Karston Tannis / Beast Coast


In fact, Copeland maintains a strict policy when it comes to photoshoots: “When I work on photoshoots and commercials and I have makeup artists, I’m like, don’t touch my nose, I’m happy to look like a black woman, I don’t want it to look thinner, I don’t want you to lighten my skin,” she said. “I think it’s so important to just embrace who you are, and that it’s so beautiful to just be an individual.”

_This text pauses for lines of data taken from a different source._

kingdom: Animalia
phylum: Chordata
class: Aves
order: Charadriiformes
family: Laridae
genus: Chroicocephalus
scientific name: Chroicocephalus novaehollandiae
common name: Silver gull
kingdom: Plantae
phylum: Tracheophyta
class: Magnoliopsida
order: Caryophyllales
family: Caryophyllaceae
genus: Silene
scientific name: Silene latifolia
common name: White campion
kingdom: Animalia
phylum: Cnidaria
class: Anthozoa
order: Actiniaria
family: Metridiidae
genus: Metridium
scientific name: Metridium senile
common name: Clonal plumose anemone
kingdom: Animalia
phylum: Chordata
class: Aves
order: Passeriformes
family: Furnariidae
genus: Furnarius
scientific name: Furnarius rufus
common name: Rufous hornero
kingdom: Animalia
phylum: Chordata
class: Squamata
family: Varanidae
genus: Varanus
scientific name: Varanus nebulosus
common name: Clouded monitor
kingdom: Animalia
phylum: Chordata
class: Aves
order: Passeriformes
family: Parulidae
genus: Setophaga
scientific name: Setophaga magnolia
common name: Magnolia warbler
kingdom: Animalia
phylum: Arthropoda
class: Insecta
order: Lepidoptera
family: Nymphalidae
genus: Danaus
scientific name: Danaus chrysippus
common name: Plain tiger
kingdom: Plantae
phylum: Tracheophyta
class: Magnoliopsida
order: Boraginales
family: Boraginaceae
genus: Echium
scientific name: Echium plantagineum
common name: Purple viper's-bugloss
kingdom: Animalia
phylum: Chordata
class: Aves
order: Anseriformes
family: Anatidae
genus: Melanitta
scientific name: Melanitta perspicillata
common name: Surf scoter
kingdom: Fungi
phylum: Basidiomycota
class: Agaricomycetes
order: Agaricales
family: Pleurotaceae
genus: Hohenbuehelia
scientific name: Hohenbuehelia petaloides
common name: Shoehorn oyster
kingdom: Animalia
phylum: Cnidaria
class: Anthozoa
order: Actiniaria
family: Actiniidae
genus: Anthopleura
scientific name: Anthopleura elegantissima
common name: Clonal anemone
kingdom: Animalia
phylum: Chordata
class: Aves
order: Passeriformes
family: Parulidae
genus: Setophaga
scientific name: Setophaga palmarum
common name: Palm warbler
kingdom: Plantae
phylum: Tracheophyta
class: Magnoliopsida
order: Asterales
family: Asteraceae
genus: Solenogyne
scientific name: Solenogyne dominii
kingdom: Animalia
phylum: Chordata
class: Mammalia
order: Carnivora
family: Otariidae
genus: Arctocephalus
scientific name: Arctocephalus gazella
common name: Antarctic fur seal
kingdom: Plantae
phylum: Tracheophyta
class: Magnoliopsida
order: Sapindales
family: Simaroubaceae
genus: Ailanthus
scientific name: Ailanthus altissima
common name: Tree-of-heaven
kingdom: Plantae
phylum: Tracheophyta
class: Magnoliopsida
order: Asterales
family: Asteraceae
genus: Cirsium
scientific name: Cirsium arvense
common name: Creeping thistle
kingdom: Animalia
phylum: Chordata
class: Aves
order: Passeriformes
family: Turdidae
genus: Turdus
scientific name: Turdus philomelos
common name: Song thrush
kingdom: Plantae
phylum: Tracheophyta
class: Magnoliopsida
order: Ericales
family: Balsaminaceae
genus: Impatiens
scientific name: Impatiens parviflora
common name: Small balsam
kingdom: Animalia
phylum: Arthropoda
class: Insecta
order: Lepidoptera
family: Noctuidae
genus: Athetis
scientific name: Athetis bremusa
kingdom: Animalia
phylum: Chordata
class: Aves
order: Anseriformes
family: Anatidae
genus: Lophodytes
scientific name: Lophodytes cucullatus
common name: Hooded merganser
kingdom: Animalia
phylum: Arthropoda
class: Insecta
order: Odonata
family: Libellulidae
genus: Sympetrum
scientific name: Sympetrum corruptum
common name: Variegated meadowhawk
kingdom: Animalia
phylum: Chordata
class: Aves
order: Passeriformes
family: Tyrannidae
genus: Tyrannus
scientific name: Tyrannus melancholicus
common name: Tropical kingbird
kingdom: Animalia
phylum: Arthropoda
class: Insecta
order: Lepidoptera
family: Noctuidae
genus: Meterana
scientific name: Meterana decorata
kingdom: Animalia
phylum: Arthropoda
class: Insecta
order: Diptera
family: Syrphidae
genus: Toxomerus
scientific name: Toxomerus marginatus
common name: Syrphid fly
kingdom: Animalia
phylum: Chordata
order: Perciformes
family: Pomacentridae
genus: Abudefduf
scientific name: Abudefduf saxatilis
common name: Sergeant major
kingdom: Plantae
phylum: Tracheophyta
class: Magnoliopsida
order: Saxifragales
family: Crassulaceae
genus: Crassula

Copeland also spoke about the devastating injury six years ago that nearly ended her career. “I had six stress fractures to my tibia and I ended up having a plate put in, and I was told I would never dance again,” she said. “I was 29, which is very old for a ballerina, I’m 35 now, but at 29 I was still a soloist… I don’t know how I was so mentally strong to just persevere, [but] there was just something that made me feel like no, I’m going to be a principal dancer.” Copeland’s determination was rewarded in June 2015, when she was finally made Principal, the first African-American to hold the position in the American Ballet Theatre’s 75-year history.


Now her influence is set to broaden further thanks to her role in the upcoming Disney movie The Nutcracker and the Four Realms, alongside Keira Knightley, Helen Mirren and Morgan Freeman. In addition to performing in the movie, due for release in November 2018, Copeland was charged with choosing the choreographer and her fellow dancers too. “They kind of carved out this part of the movie to showcase dance, so all of the main characters are sitting in a theatre setting and I perform for them,” she said. “It’s just amazing to be a brown ballerina representing ballet through Disney.”


Certainly, like every project Copeland undertakes, the movie role will help underscore her message of embracing one’s individuality. “With the dancers and young people that I mentor [through] the Boys & Girls Club of America [and] at public schools all over the United States, something that I just continue to say is: embrace your individuality,” she said. “To me that’s so much more special, so much more beautiful, than looking exactly like everyone else around you. Discover what it is that makes you different and special - there’s so much beauty in that.”